Work to be completed ▸ From the material below, write out again only the part running from the line containing "Which series has" down to the line containing "List the series", substituting "dataset" for "series" and changing nothing else. Leave the pictures out.

Exercise inputs ▸
★ ★ ★

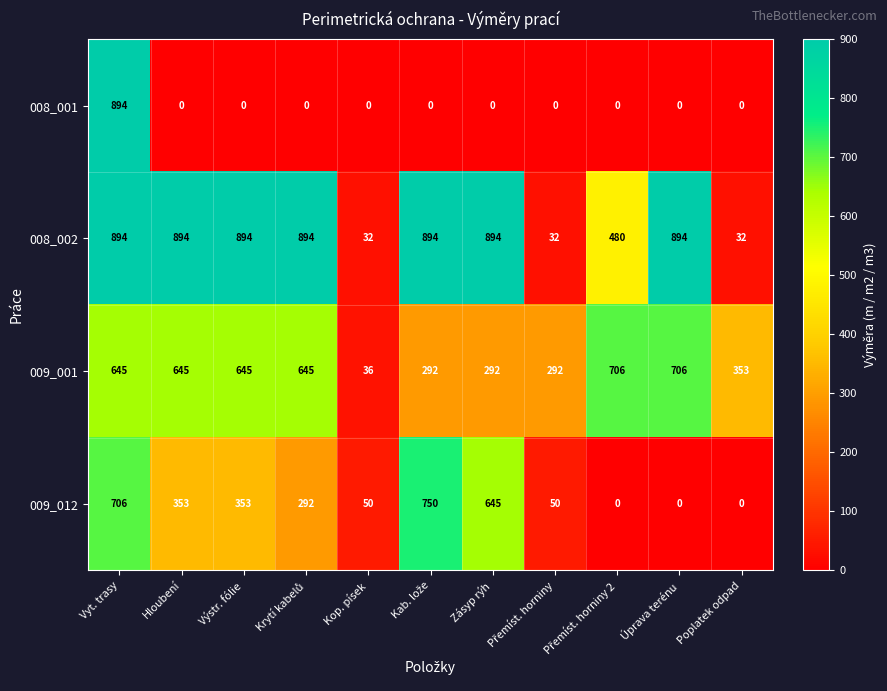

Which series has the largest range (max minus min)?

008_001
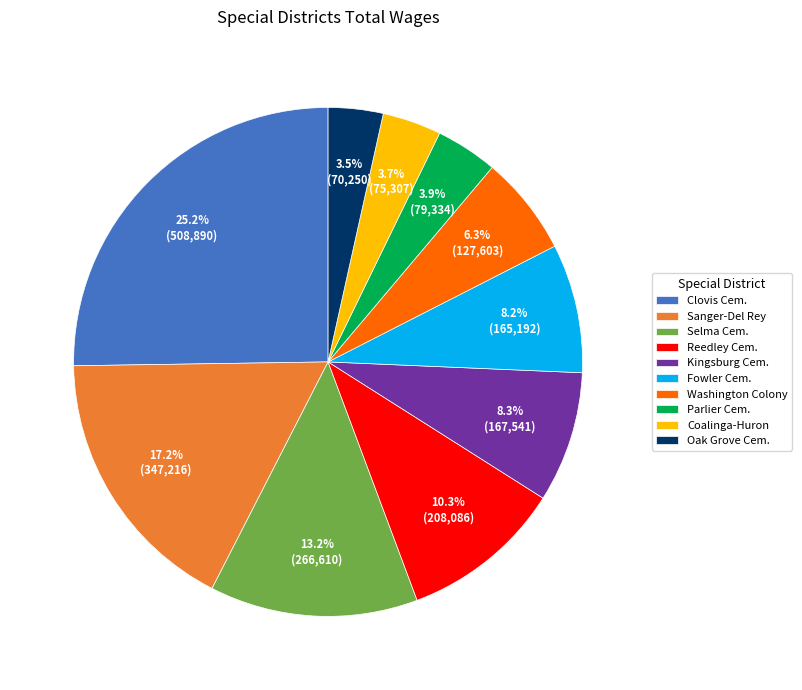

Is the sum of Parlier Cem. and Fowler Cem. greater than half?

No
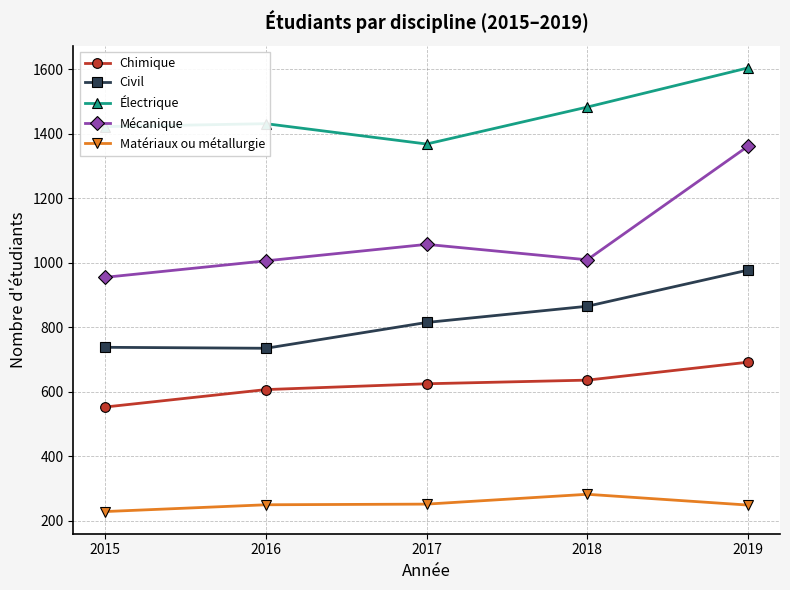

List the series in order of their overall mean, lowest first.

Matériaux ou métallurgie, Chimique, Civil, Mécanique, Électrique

★ ★ ★

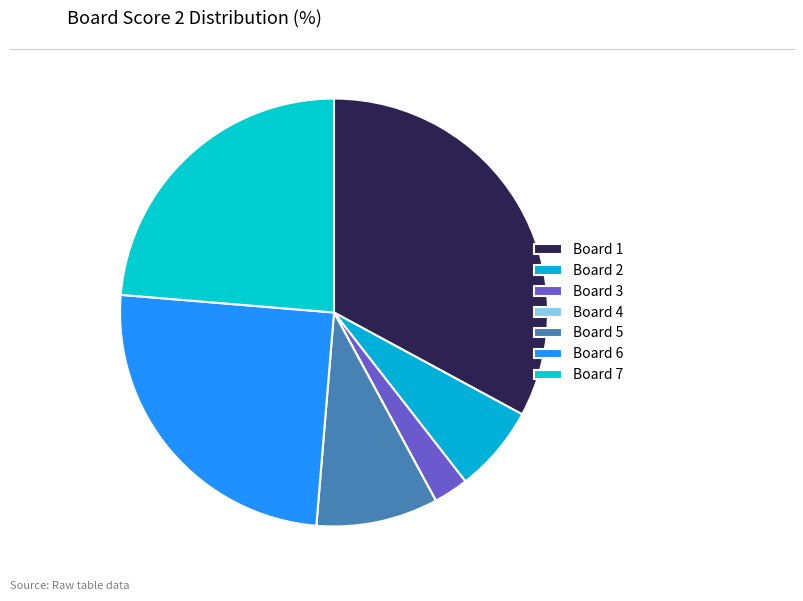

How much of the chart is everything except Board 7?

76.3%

★ ★ ★

Expected output ▸
Which dataset has the largest range (max minus min)?

008_001

Is the sum of Parlier Cem. and Fowler Cem. greater than half?

No

List the dataset in order of their overall mean, lowest first.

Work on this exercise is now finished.